Now if this were true, I wonder if then it might make sense to allow better shadowing because the server can optionally spend less time loading up assets, or can control that loading a bit better.
RealXtend has shading as part of their basic architecture. And it doesn’t seem to cause lag, although it’s hard to tell since the platform is still fairly new and has other issues.
Having said all that, none of this matters if they can’t keep a basic grid up and running. These asset server issues have gone beyond a nuisance, in my opinion, and are fundamentally undermining SL as a platform. Glitches are one thing, but Philip spent a lot of time preaching how their number one priority was grid stability.
They’ve either made the wrong technology choices, don’t have the requisite sense of urgency, or, well, just don’t have a clue. For education institutes, corporations and in-world entrepreneurs (not to mention casual users, the lifeblood), to find the grid LESS stable after all the preaching about needing stability instills negative confidence.
Let’s remember that it was 9 months ago that Philip gave his keynote at the SLCC, and I’ll quote from a live blog of it:
One of the things we can do to start improving quality is publishing our internal metrics the same way we’ve been pushing economic metrics out there. This line [of stability] has been fairly flat since March. We’d like to have it go down, but it’s also stable. You can’t pick out the big releases that some people think are causing problems. We’re not actively screwing things up as much as you may think.
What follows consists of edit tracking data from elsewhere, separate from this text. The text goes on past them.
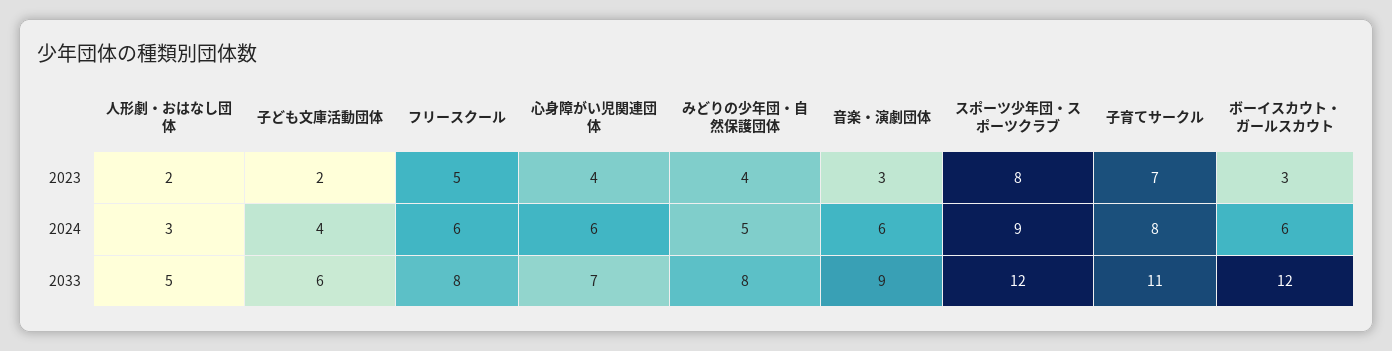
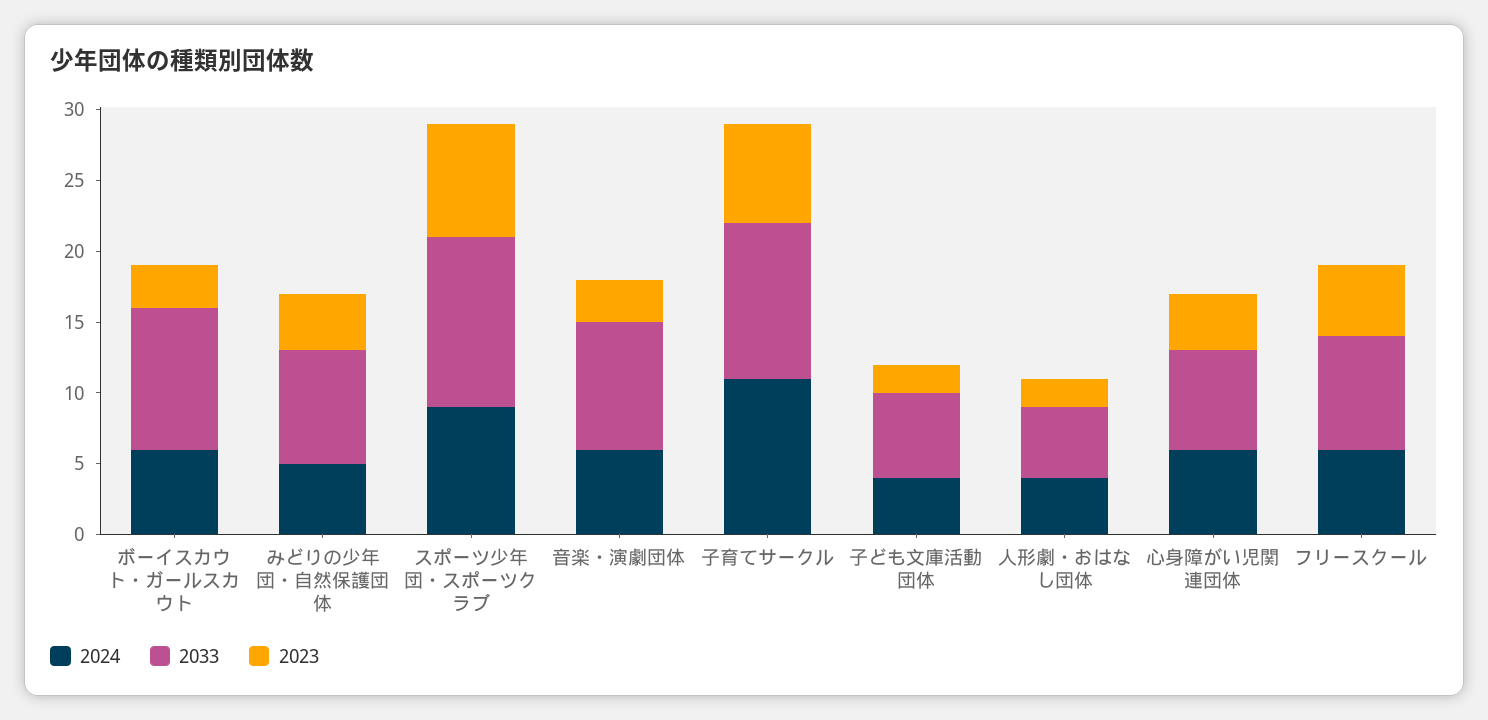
  {
    "2023": {
      "人形劇・おはなし団体": 2,
      "子ども文庫活動団体": 2,
      "フリースクール": 5,
      "心身障がい児関連団体": 4,
      "みどりの少年団・自然保護団体": 4,
      "音楽・演劇団体": 3,
      "スポーツ少年団・スポーツクラブ": 8,
      "子育てサークル": 7,
      "ボーイスカウト・ガールスカウト": 3
    },
    "2024": {
-     "人形劇・おはなし団体": 3,
+     "人形劇・おはなし団体": 4,
      "子ども文庫活動団体": 4,
      "フリースクール": 6,
      "心身障がい児関連団体": 6,
      "みどりの少年団・自然保護団体": 5,
      "音楽・演劇団体": 6,
      "スポーツ少年団・スポーツクラブ": 9,
-     "子育てサークル": 8,
+     "子育てサークル": 11,
      "ボーイスカウト・ガールスカウト": 6
    },
    "2033": {
      "人形劇・おはなし団体": 5,
      "子ども文庫活動団体": 6,
      "フリースクール": 8,
      "心身障がい児関連団体": 7,
      "みどりの少年団・自然保護団体": 8,
      "音楽・演劇団体": 9,
      "スポーツ少年団・スポーツクラブ": 12,
      "子育てサークル": 11,
-     "ボーイスカウト・ガールスカウト": 12
+     "ボーイスカウト・ガールスカウト": 10
    }
  }

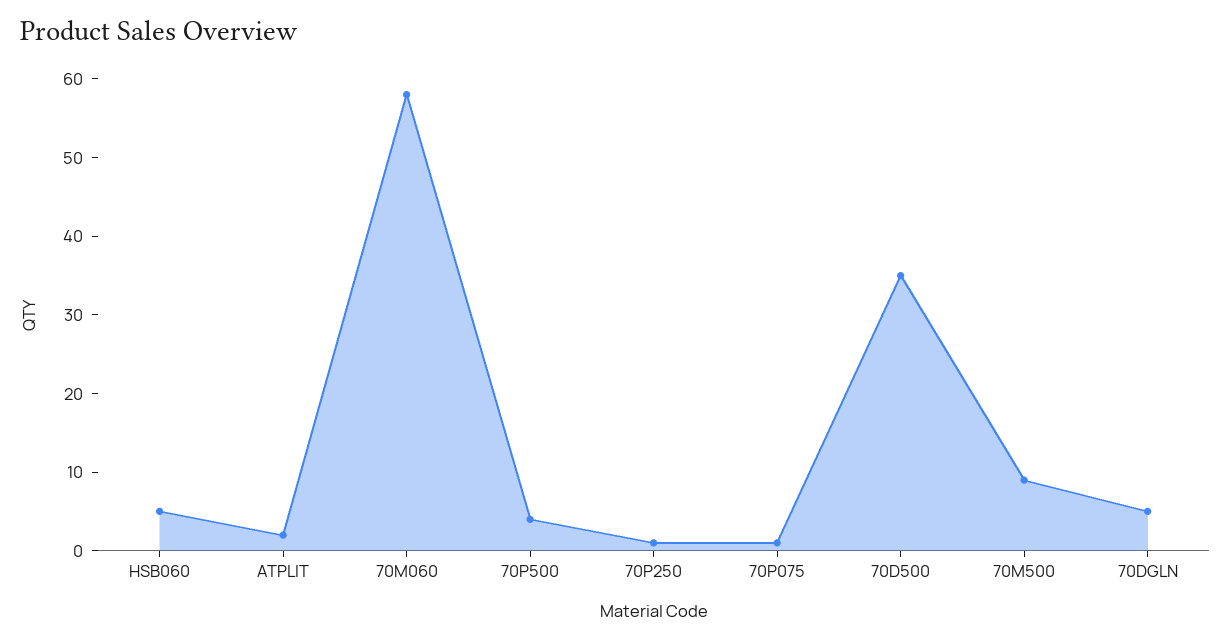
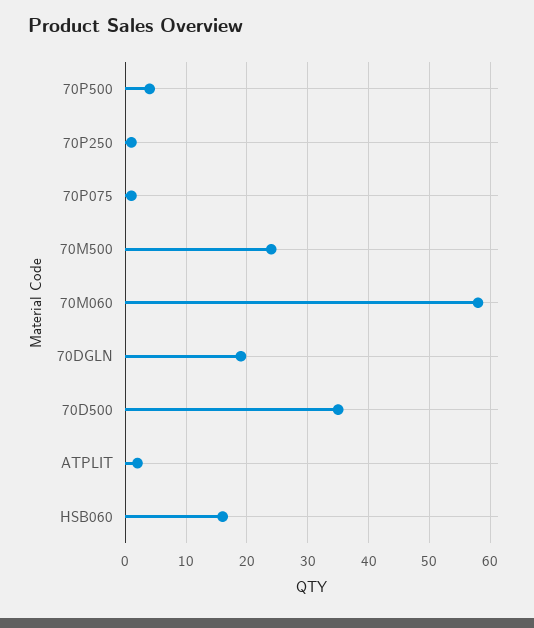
  {
-   "HSB060": 5,
+   "HSB060": 16,
    "ATPLIT": 2,
    "70M060": 58,
    "70P500": 4,
    "70P250": 1,
    "70P075": 1,
    "70D500": 35,
-   "70M500": 10,
+   "70M500": 24,
-   "70DGLN": 5
+   "70DGLN": 19
  }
By tracking and getting very serious about inventory loss, and there’s 20 different equally weighted ways to lose inventory, we can do better.
Um. I sort of take exception to that. But maybe he’s right “We’re not actively screwing things up as much as you might think”……BUT GIVE US TIME WE’LL GET THERE!
You’re right about current performance in SL, we’re way past the annoyance stage and now we’re going to start haemorrhaging the less committed users - and those that are left should probably be committed immediately.
OK, so Linden want Second Life to become the HTML of virtual worlds, the standard that everyone uses, but how best to get there? Is the choice between open-source and proprietary code, which often is the difference between evolution and revolution? Open-source is an amazing way to evolve code, many minds making light work of debugging and securing. Proprietary code is usually much more driven by innovation - you need to achieve what others have not in order to have/keep the advantage.
Second Life has been proprietary up till now and it’s got us this far. I know there’s a huge contingent of code-heads baying for the server code to go open-source too but do we pander to them and risk losing the momentum? Or is it now so bad that SL will fall without their help to stabilise and optimise the current system?
As far as shadows and light-fall effects go, there must be a middle way - surely it has to be about appropriate technology? The only objects that need live-rendered shadows are the moving ones, everything static like buildings would be equally effective with baked shadows - maybe rendered once in-world as i suggested before. Maybe we could have the best of both worlds that way?